Rosario Maddaloni

Personal information
- Full name: Rosario Damiano Maddaloni
- Date of birth: 2 July 1998 (age 26)
- Place of birth: Palermo, Italy
- Height: 1.85 m (6 ft 1 in)
- Position(s): Defender

Youth career
- 00002017: Palermo

Senior career*
- Years: Team / Apps / (Gls)
- 2017–2019: Palermo / 0 / (0)
- 2017–2018: → Fano (loan) / 2 / (0)
- 2018–2019: → Rende (loan) / 10 / (0)
- 2019–2022: Cesena / 33 / (0)
- 2022–2023: Lucchese / 6 / (0)
- 2023: Imolese / 13 / (0)
- 2023–2024: Potenza / 13 / (2)

= Rosario Damiano Maddaloni =

Italian footballer

Rosario Damiano Maddaloni (born 2 July 1998) is an Italian footballer who plays as a defender.

==Club career==
He made his Serie C debut for Fano on 17 September 2017 in a game against FeralpiSalò.
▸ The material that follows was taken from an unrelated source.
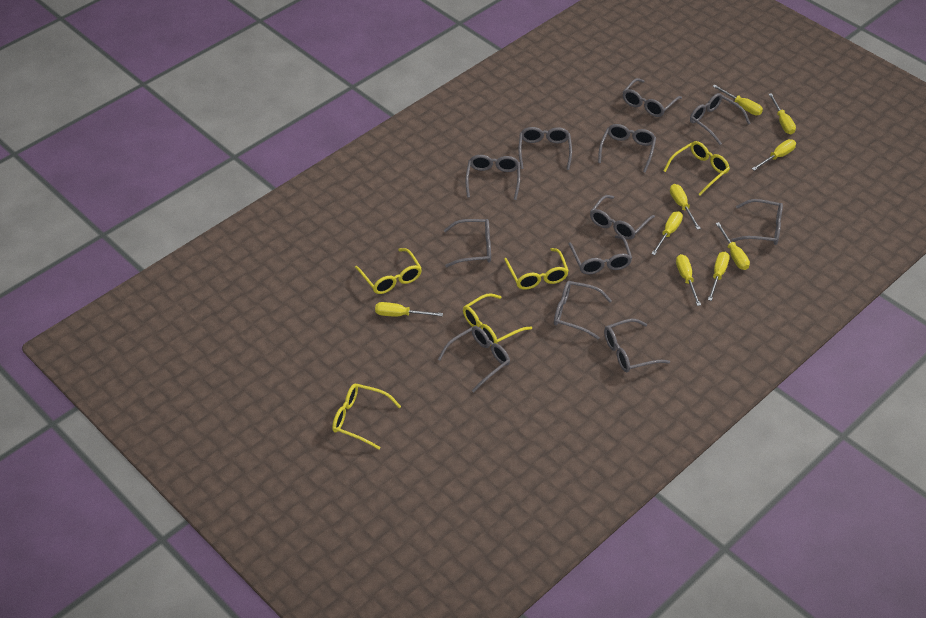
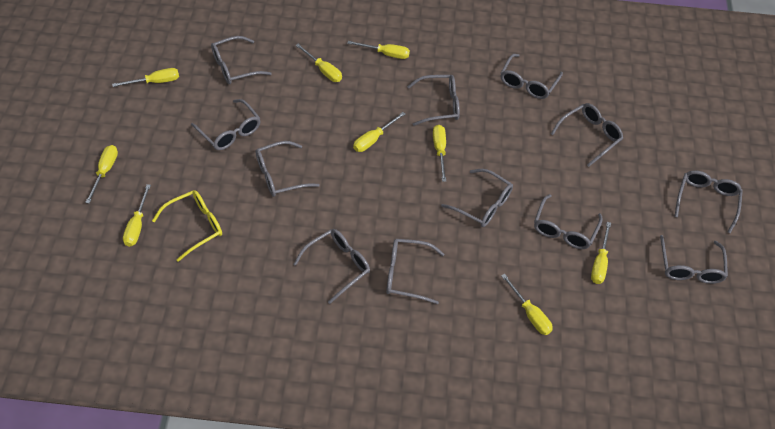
yellow glasses: [332,384,401,450] [355,248,422,294] [463,293,532,345] [504,248,569,290] [664,141,730,196] = 5 -> [152,190,222,262] = 1

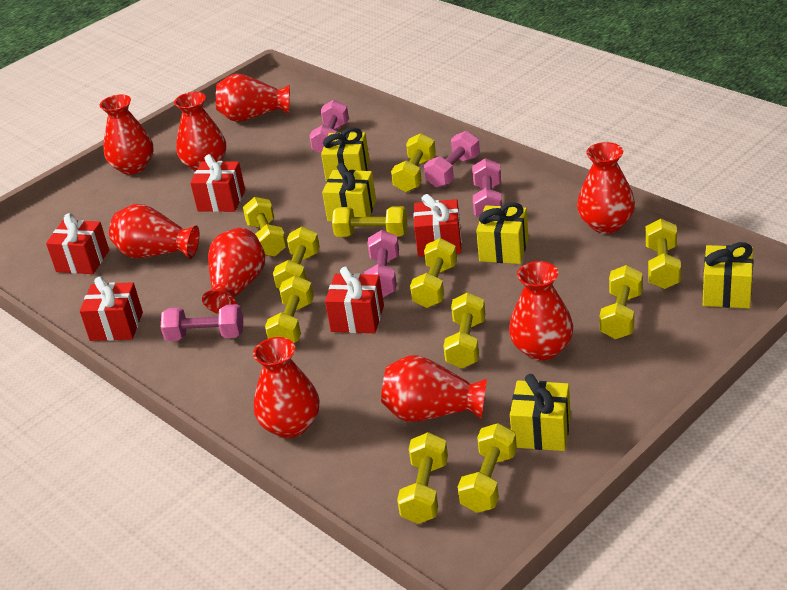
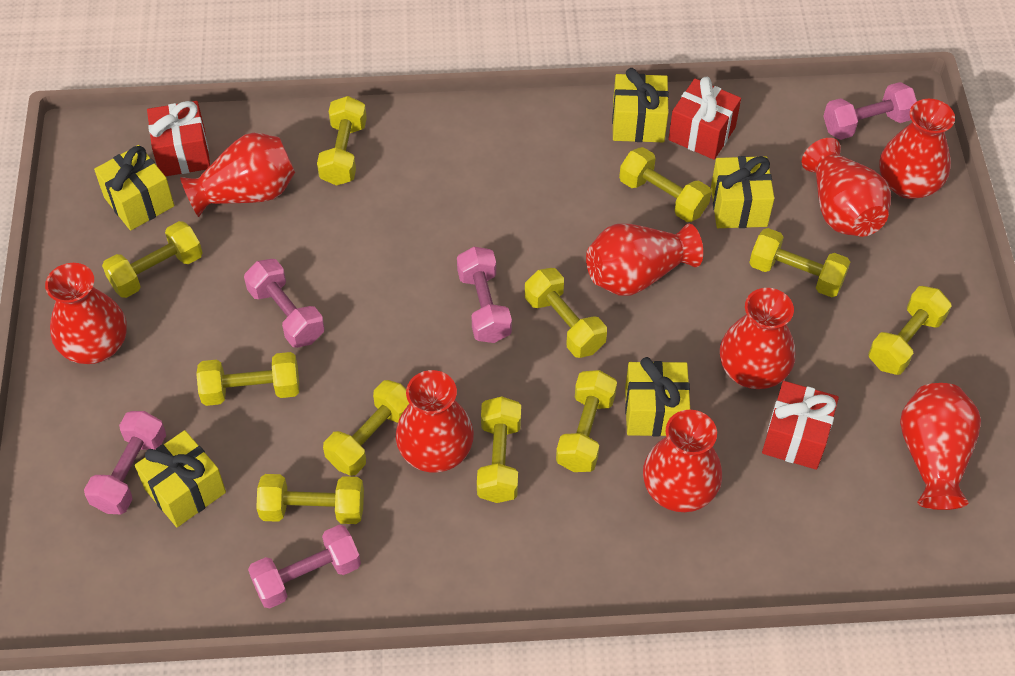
red gift: [46,213,109,274] [80,276,143,341] [190,154,245,212] [325,267,384,333] [414,194,462,257] = 5 -> [147,101,210,176] [668,77,741,160] [762,381,839,470] = 3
On 22 August 2018, he joined Serie C club Rende on a season-long loan. Rende had a buyout option at the end of the season.

On 25 July 2019 he signed a 2-year contract with Cesena.

On 26 August 2022, Maddaloni moved to Lucchese. On 24 January 2023, he joined Imolese.

On 25 July 2023, Maddaloni signed a one-season contract with Potenza.